Именно эту позицию отстаивает и Ф. Пёрлз (в свойственной для себя афористичной манере): «Безумие заключается в том, что мы принимаем фантазию (собственные проекции, – А.К., Г.А.) за реальность. […] Сумасшедший говорит: “Я – Авраам Линкольн”, невротик говорит: “Я хочу быть Авраамом Линкольном”, а нормальный человек говорит: “Я – это я, а ты – это ты”»939. В этой цитате чрезвычайно важно, что утверждение «нормального человека» не является односложным, то есть, например: «Я – это я» или «Ты – это ты», но именно и только сдвоенным: «Я – это я, а ты – это ты». Для Ф. Пёрлза чрезвычайно важно показать, что «невротик» не просто отказывается от принятия данности, но не признает эту данность хотя бы как возможную[501]940, в результате чего фактически отказывается от себя самого.
Таким образом, «самая основная и главная проблема из всех проблем отражения, – пишет А.А. Ухтомский, – как достичь достаточно правильного восприятия и отражения своего Собеседника»941. В процессе психотерапии эта задача решается поэтапно.
Здесь важны несколько пунктов.
Во-первых, необходимо точно уяснить, что подобная тактика ролевого поведения, приводящая к формированию «Двойника», лишает человека возможности быть хоть сколько-нибудь свободным от работы собственного психического аппарата, то есть принимать свои собственные решения, а не те, что оказываются вмененными ему его же психическими функциями и процессами. Ограничивая другого человека рамками, предписанными я-отождествленными (да и я-неотождествленными) ролями, «предписывающий» ограничивает прежде всего сам себя, то есть задает правила игры, по которым вынужден играть, при том что сам он, возможно, и не удовлетворяется подобными отношениями. Кроме того, это ограничение пагубно еще и тем, что множество возможностей при подобной тактике оказывается утраченным, отношения лишаются своей полноты и качества.

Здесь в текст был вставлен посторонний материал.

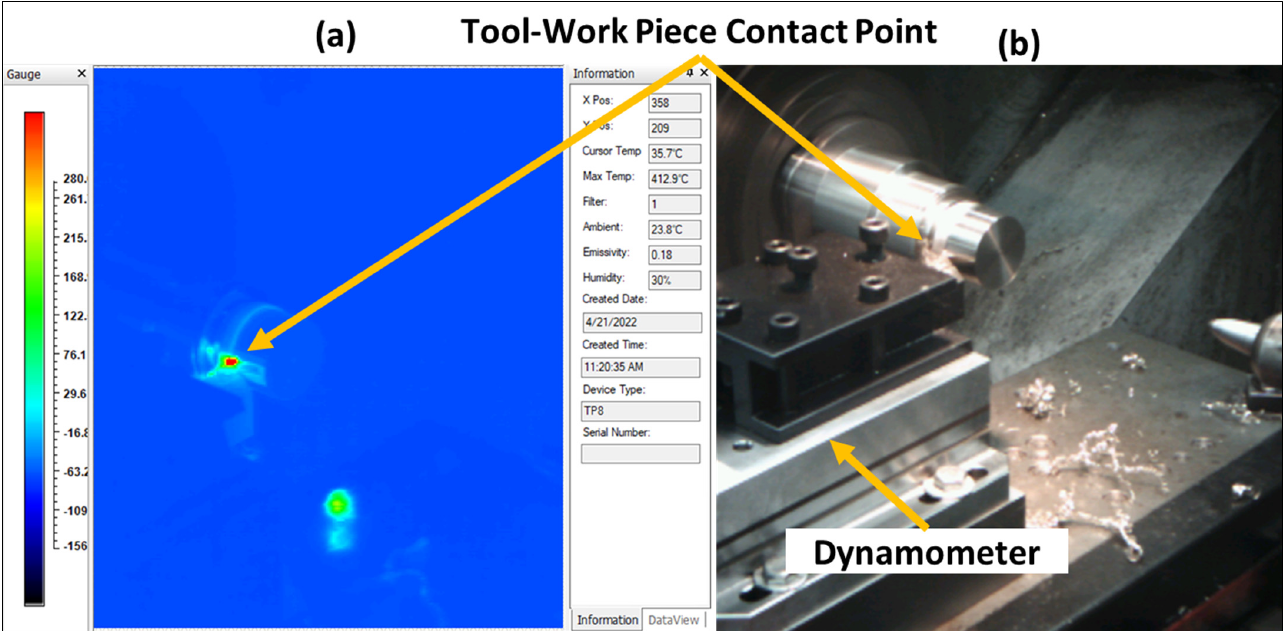
Figure 4. Temperature monitoring by ThermoPro-TP8 at v c = 80 m/min, a p = 0.5 mm, and f r = 0.045 mm/rev. ( a ) The temperature contour view by the thermo camera. ( b ) The real cutting views. A surface-tester-type Rugosurf 90-G, from Tesa (Bugnon, Switzerland) was used to measure the surface roughness, Ra. The settings of measurement parameters are cutoff length of 0.8 mm and measuring speed of 1 mm/s, as shown in Figure 5.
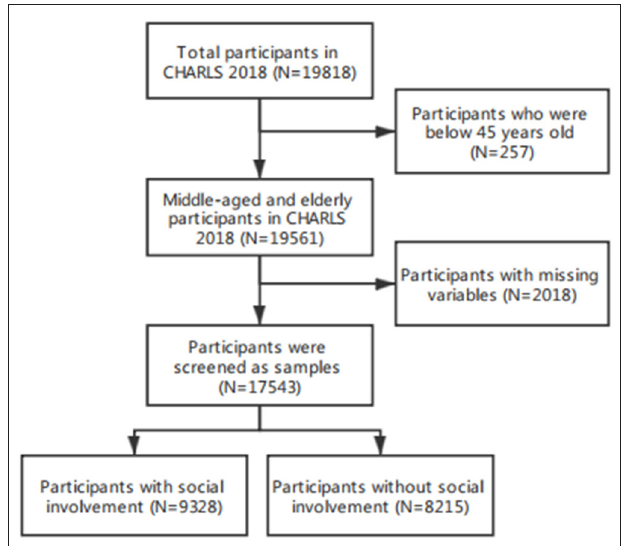
FIGURE 1 | Flowchart of the observation’s selection and classification; CHARLS, (China Health Retirement Longitudinal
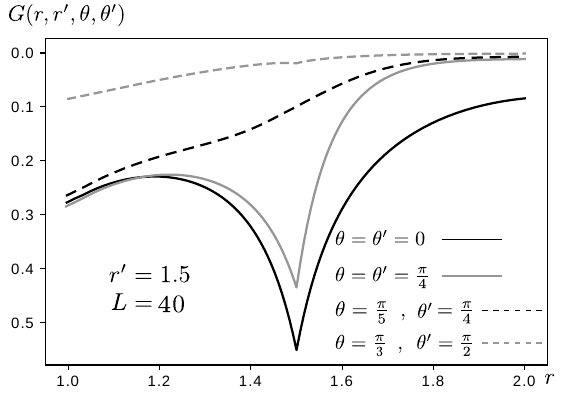
Figure 6. Solution to G ( r , r (cid:48) ) with DBC, as given in example 3 for different values. We set h = 1 We made L = 15 in the left plot and L = 30 in the right one.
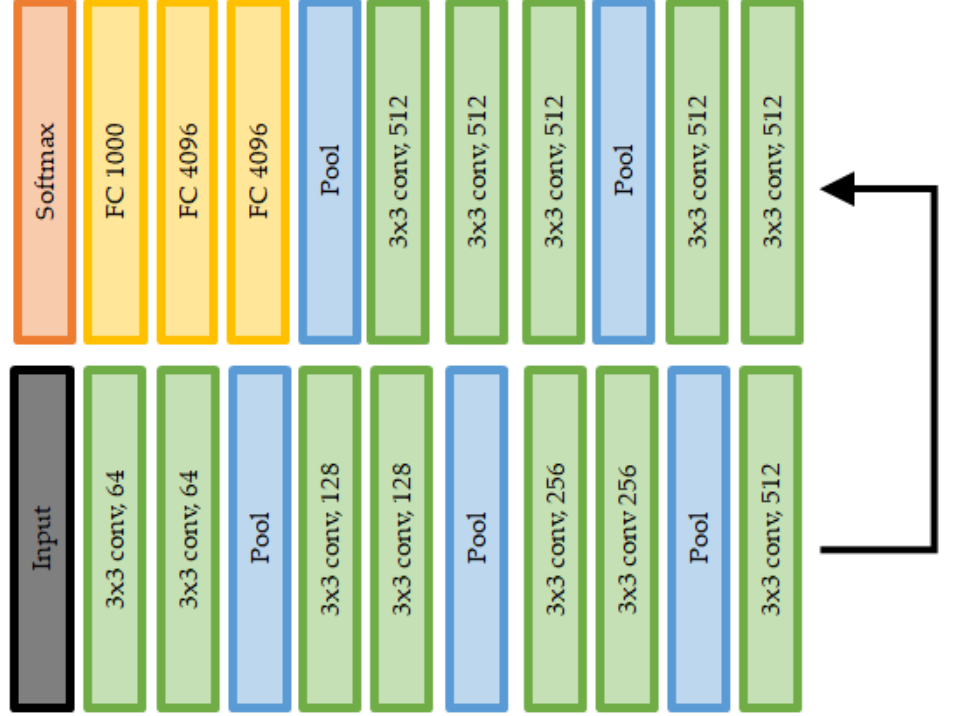
Figure 12. Basic VGG-16 structure. VGGNet is a CNN structure with a depth of 19 layers, wherein the existing CNN structure is significantly changed to improve the performance.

Во-вторых, должно представлять себе, что всякая трактовка поведения других людей – есть не более чем собственная версия чужого поведения. Понятно, что такая «версия» просто не может быть правильной, поскольку, если принять за факт, что человек не способен самостоятельно дать правильную (единственно верную) трактовку своего собственного поведения (а дает лишь «объяснения» его), то очевидно, что понять поведение другого вообще невозможно. При этом любой анализ всегда неизбежно тенденциозен, факты тасуются и классифицируются анализирующим весьма произвольно (то есть согласно его собственным доминантам и динамическим стереотипам), а потому результирующее представление, хотя оно частично и собрано из тех элементов, которые можно было бы принять за достоверные, в совокупности совершенно иная, ошибочная конструкция.
В-третьих, следует учесть тот немаловажный факт, что никто и никогда не действует ради беспричинного нанесения ущерба, никто не является «исчадием зла» ради него самого, всякое поведение человека имеет некое, как правило, весьма серьезное обоснование в его «картине» и «схеме». Иными словами, если некие поступки других людей кажутся «бессмысленными», «злонамеренными», «глупыми» и т. п., то это лишь потому, что оценивающий их таким образом не знает всей системы обоснований и побуждающих мотивов, которые обеспечили возможность этого поступка в «картине» и «схеме» лица, произведшего этот оцениваемый теперь поступок. Если же другой человек имел мотивы и обоснования, то он не может осуждаться за свое действие. Другое дело, если эти мотивы и обоснования ошибочны, рождены субъективными трактовками, но даже если и так, то вопрос стоит не в осуждении, а в исправлении этих ошибок, изменении трактовок, а других вариантов решения этой задачи нет и быть не может.